Hamburg. Bei einem Ausflug an die Landungsbrücken werden Schüler einer Integrationsklasse massiv bedroht. Der Angeklagte bestreitet das.

Sie hat diese Szene noch vor Augen: Wie ein Mann eine imaginäre Waffe anlegt und diese vor seinem Körper hin und her schwenkt, „in einer Erschießungsgeste“, wie sie schildert. Lehrerin Martina R. ist noch heute schockiert, wenn sie daran denkt, was sie mitten in Hamburg erlebte, an den Landungsbrücken. Diese Fremdenfeinlichkeit, die der Mann damit wohl ausdrückte, und die Verachtung. Denn was sie als angedeutetes Massentöten wahrnahm, richtete sich offenbar gegen ihre Schüler, allesamt Jugendliche, die als Flüchtlinge nach Deutschland gekommen waren. Die hier in Frieden leben wollen – und Hass erlebten.

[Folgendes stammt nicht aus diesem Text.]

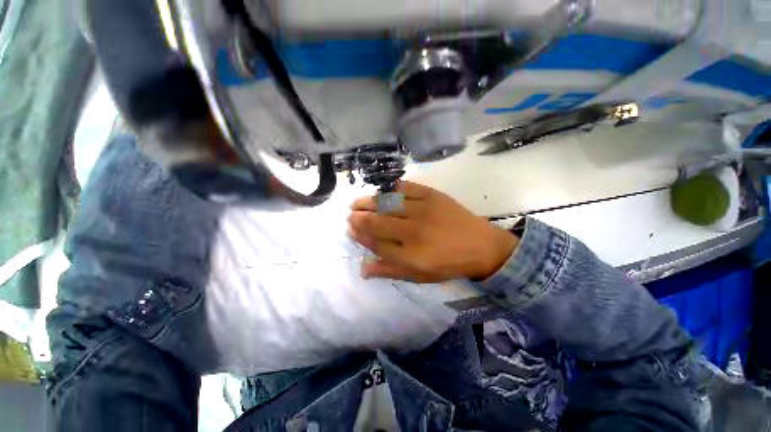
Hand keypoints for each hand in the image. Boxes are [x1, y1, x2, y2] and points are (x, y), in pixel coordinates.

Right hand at [348, 182, 518, 282]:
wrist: (481, 246)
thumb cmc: (449, 264)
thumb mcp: (419, 275)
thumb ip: (390, 271)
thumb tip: (362, 269)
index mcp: (411, 255)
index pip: (376, 243)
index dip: (360, 236)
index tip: (351, 230)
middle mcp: (414, 232)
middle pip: (378, 222)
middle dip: (359, 218)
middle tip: (350, 215)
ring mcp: (423, 210)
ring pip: (387, 203)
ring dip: (368, 202)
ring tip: (356, 202)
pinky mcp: (432, 195)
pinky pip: (405, 188)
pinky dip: (389, 189)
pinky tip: (380, 191)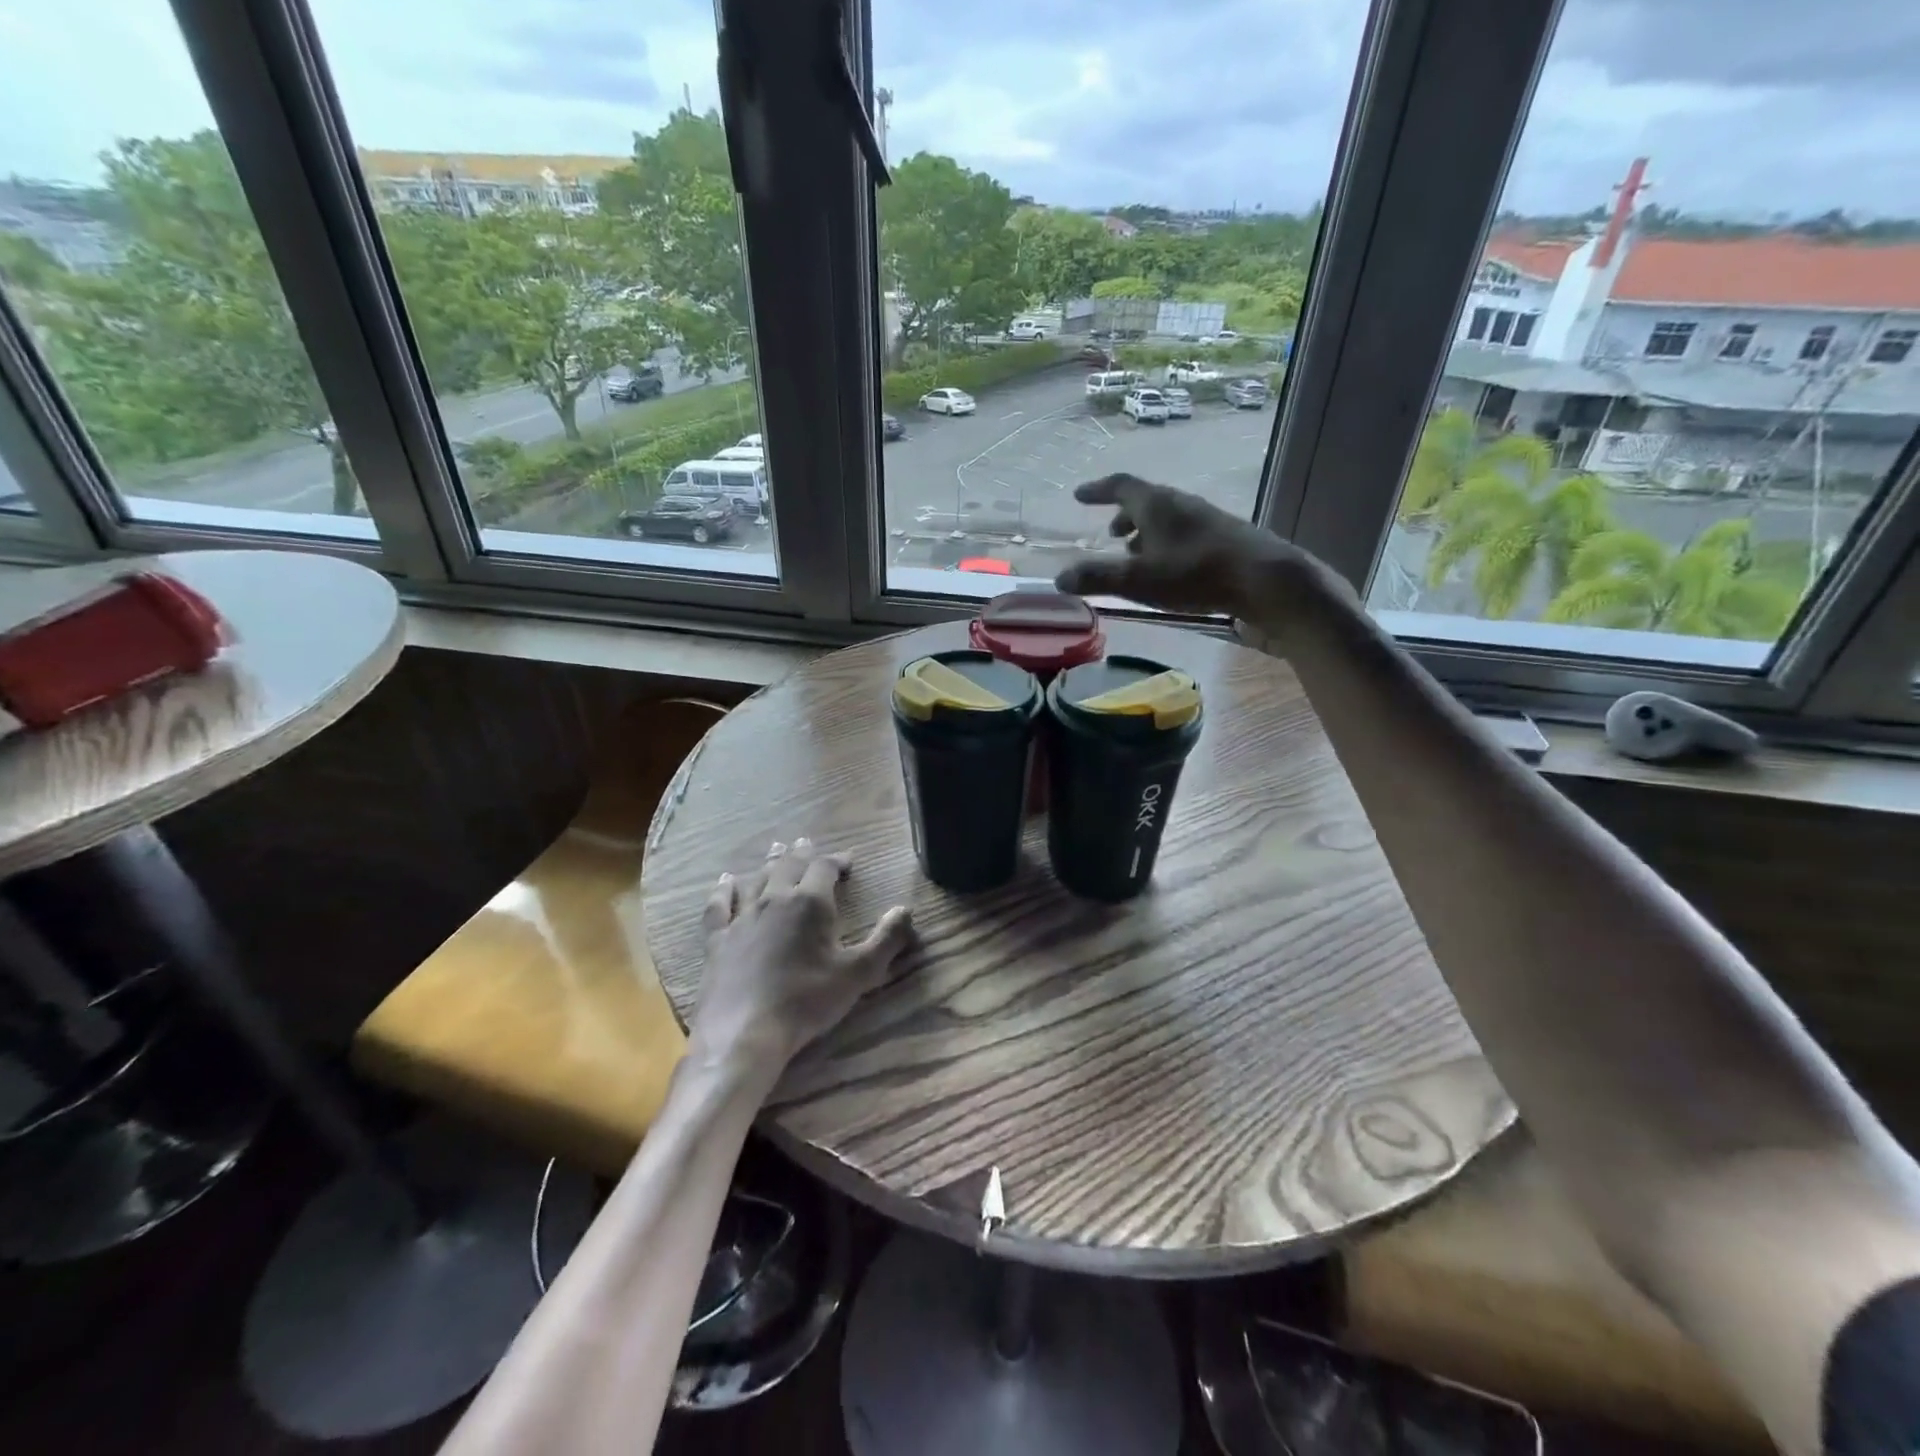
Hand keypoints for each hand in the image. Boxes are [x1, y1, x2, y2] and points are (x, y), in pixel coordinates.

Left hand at [687, 839, 913, 1080]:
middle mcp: (774, 900)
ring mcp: (742, 918)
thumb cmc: (807, 1001)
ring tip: (776, 850)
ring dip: (769, 863)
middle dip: (801, 853)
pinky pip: (719, 906)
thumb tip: (905, 910)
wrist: (744, 1032)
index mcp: (810, 903)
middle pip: (788, 865)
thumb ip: (886, 940)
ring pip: (757, 879)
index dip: (837, 860)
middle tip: (806, 843)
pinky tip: (725, 882)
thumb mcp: (858, 974)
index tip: (848, 861)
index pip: (825, 867)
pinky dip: (724, 890)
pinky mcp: (717, 940)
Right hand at [1055, 473, 1306, 617]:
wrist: (1264, 579)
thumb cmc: (1195, 574)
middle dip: (1124, 515)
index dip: (1098, 490)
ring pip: (1166, 518)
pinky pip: (1183, 532)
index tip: (1080, 495)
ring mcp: (1205, 518)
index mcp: (1156, 504)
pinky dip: (1165, 543)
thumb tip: (1060, 579)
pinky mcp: (1222, 537)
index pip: (1120, 486)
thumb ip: (1098, 577)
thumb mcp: (1139, 580)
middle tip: (1110, 534)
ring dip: (1145, 532)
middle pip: (1145, 501)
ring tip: (1135, 555)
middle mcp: (1180, 504)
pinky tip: (1168, 568)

So jedenfalls hätten es die Jugendlichen empfunden, erzählt ihre Lehrerin. „Die Schüler waren entsetzt und schockiert.“ Der Mann, der auf diese Weise junge Menschen angefeindet und erschüttert haben soll, will das alles ganz anders verstanden wissen. Die Geste, die andere als Erschießung interpretierten, und auch eine andere, die sie als Hitlergruß wahrnahmen.

„So war das nicht gemeint“, sagt Patrick N., der sich unter anderem wegen Volksverhetzung vor dem Amtsgericht verantworten muss. Die Staatsanwaltschaft wirft dem 40-Jährigen vor, den Schülern einer Integrationsklasse, die Ende Januar für einen Projekttag in der Stadt unterwegs waren, den Hitlergruß gezeigt zu haben. „Wenn Hitler noch wäre …“, soll er als unheilvolle Drohung noch hinzugefügt haben.

Schüler besuchten auch KZ-Gedenkstätte

Doch Patrick N. will den Eindruck, er identifiziere sich mit nationalsozialistischem Gedankengut, weit von sich weisen. „Ich fahre nicht durch Hamburg, um so eine Scheiße zu machen“, sagt der blasse Brillenträger und knetet nervös seine Hände. Er arbeite bei einem sehr großen Hamburger Unternehmen mit Kollegen ausländischer Herkunft zusammen, erzählt der Angeklagte. „Wenn die wüssten, weshalb ich hier angeklagt bin, würden die das nicht glauben.“ Zudem sei er an jenem Tag betrunken gewesen.

Lehrerin Martina R. berichtet von ihren Schülern, die an jenem Tag einen Film zum Thema „Hamburg als zweite Heimat“ als Projektarbeit drehen sollten. Zwei Mädchen seien plötzlich zu ihr gelaufen und hätten erzählt, dass ein Mann den Hitlergruß gezeigt habe. „Sie waren echauffiert.“ Dann habe ebenjener Mann gerufen, die jungen Leute sollten abhauen. „Dies sei sein Land und sie seien das Letzte. Und wenn Hitler noch wäre, würde er sie alle töten.“

Wie der Hitlergruß genau aussieht und was er bedeutet, das war den jungen Flüchtlingen nur zu bewusst: Einen Tag vor ihrem Ausflug an die Landungsbrücken waren sie in der KZ-Gedenkstätte Neuengamme. Der Prozess wird fortgesetzt.